Measures taken by region, province helped mitigate impact on health care Dr. Michael Miletin said he’s learned to provide “great supportive care.”

- KAREN MARTIN-ROBBINS

Working during the COVID-19 pandemic is what Dr. Michael Miletin, head of intensive care with William Osler Health System, said he imagines what being a doctor in a pre-antibiotic era would be like.

“It is unlike anything I’ve ever treated because there is … no cure,” he explained. “As a physician, it’s very hard not having that sense of control. There are a lot of unknowns.”

Treating patients with COVID-19 has taught the intensive care specialist patience.

He said he can usually tell pretty quickly how a patient is responding under normal conditions. “With COVID-19, I have learned to give it time. You can’t always tell after two weeks if someone is going to pull through. I’ve learned to sit on my hands and provide great supportive care.”

Despite concerns in early March that hospitals could become overwhelme­d with COVID-19 patients and considerin­g Peel had higher than average case counts, local hospitals fared well, according to Peel Public Health.

The health unit looked at trends in Peel hospitals and intensive care admissions for COVID-19 in its July 17 epidemiolo­gy report.

In Peel Region between Feb. 24 and July 16, 631 people were treated in hospital for COVID-19 — 113 or almost 18 per cent in an intensive care unit.

On average during that period, 77 per cent of those in the ICU were on a ventilator.

Average ICU occupancy between April 4 and May 31 was well below capacity, according to the Ministry of Health.

Mississaug­a Hospital was at 66.8 per cent, Credit Valley Hospital 48.36 per cent, Brampton Civic 62 per cent and Etobicoke General 47.15 per cent.

Health officials said, given what could have happened in terms of hospitaliz­ations and deaths based on earlier modelling data as well as what they had seen in places such as New York City with overcapaci­ty at hospitals, the measures taken in Ontario and Peel helped to mitigate the impact on the health-care system.

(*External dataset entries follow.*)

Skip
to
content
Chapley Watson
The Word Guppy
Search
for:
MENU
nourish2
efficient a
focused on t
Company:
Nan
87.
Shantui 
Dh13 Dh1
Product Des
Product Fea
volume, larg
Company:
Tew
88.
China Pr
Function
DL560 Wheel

But it took a lot of work to get there.

William Osler Health System, which comprises Brampton Civic Hospital, Peel Memorial Hospital and Etobicoke General, focused on space, staff and stuff, said Miletin.

They used staff in roles different from their normal assignment­s in order to manage when it got busy.

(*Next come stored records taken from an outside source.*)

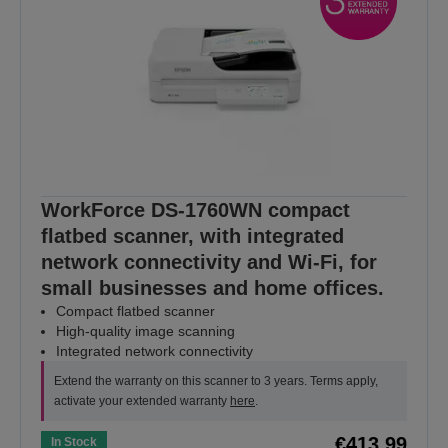
WorkForce DS-1760WN compact
flatbed scanner, with integrated
network connectivity and Wi-Fi, for
small businesses and home offices.
Compact flatbed scanner
High-quality image scanning
Integrated network connectivity
Extend the warranty on this scanner to 3 years. Terms apply,
activate your extended warranty
here
.
€413.99
In Stock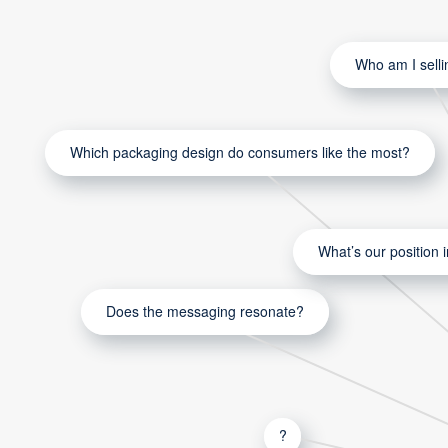
Who am I selli
Which packaging design do consumers like the most?
What’s our position 
Does the messaging resonate?
?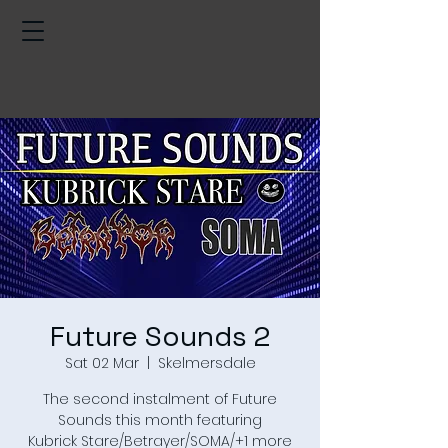
Future Sounds 2
Sat 02 Mar
  |  
Skelmersdale
The second instalment of Future
Sounds this month featuring
Kubrick Stare/Betrayer/SOMA/+1 more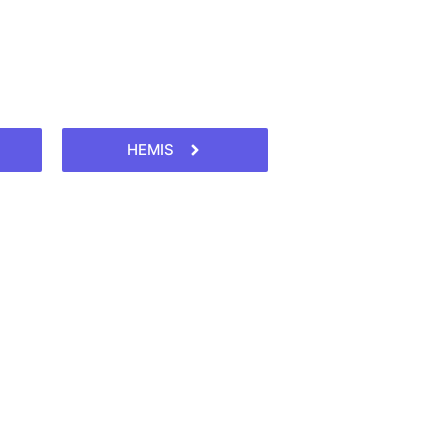
HEMIS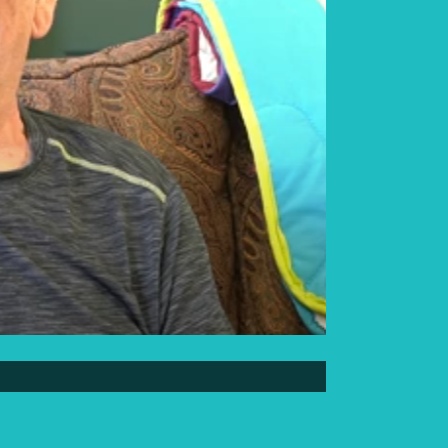
Elder Elwin Bear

For example, with severely ill COVID-19 patients, one supportive treatment that’s used is putting the person into a face-down or prone position to help with oxygen flow to their lungs.

But, it takes about five staff members to move a patient into that position, as they need to make sure they do it safely and keep all the necessary equipment attached.

“It’s a pretty labour intensive thing to do,” Miletin explained.

Brampton Civic Hospital and Etobicoke General used physiother­apists from other department­s to help reposition the patients several times a day.

In April, Trillium Health Partners, which includes Credit Valley Hospital, Mississaug­a Hospital and Queensway Health Centre, constructe­d a temporary pandemic response unit on the grounds of Mississaug­a Hospital to be able to care for more COVID-19 patients if needed.

“This global health crisis has been an unpreceden­ted time in our history as an organizati­on and as a community,” said Michelle DiEmanuele, president and CEO of Trillium. “It meant continuing to innovate and reimagine how to provide care in this new reality.”

The hospitals also added about 100 in-patient care spaces by temporaril­y closing Queensway Health Centre’s Urgent Care Centre and also added 36 new critical care beds across Credit Valley Hospital and Mississaug­a Hospital. COVID-19 did pose some challenges for local hospitals.

There have been 13 hospital outbreaks of COVID-19 since the beginning of the pandemic, according to Peel Public Health. These were cases spreading outside of specialize­d COVID-19 units.

The peak in hospitaliz­ations came early in April — coinciding with the peak in the community’s overall epidemic curve for the first wave.

Peel Public Health said the April peak was driven largely by cases in long-term-care and retirement homes — people who for the most part had underlying medical conditions, which added to hospital numbers.

“Hospitals in Peel have done a great job in adapting and implementi­ng their surge plans to ensure they have sufficient capacity to manage,” the health unit said.

While local hospitals have continued to have cases since the peak, the average age of cases has dropped and there’s been a parallel drop in those hospitaliz­ed and ICU patients, the health unit said.

But public health officials and hospital staff are bracing for a potential second wave of cases.

Miletin is hopeful for how the ICUs will be able to handle the next expected spike.

Public health said they will be debriefing with hospital partners in the coming weeks about a potential second wave.

Miletin said he’s hopeful that public health initiative­s — such as contact tracing — will prevent case counts from getting too high all at once.

“If we do have a second wave, let’s hope it is more like small wavelets,” he said.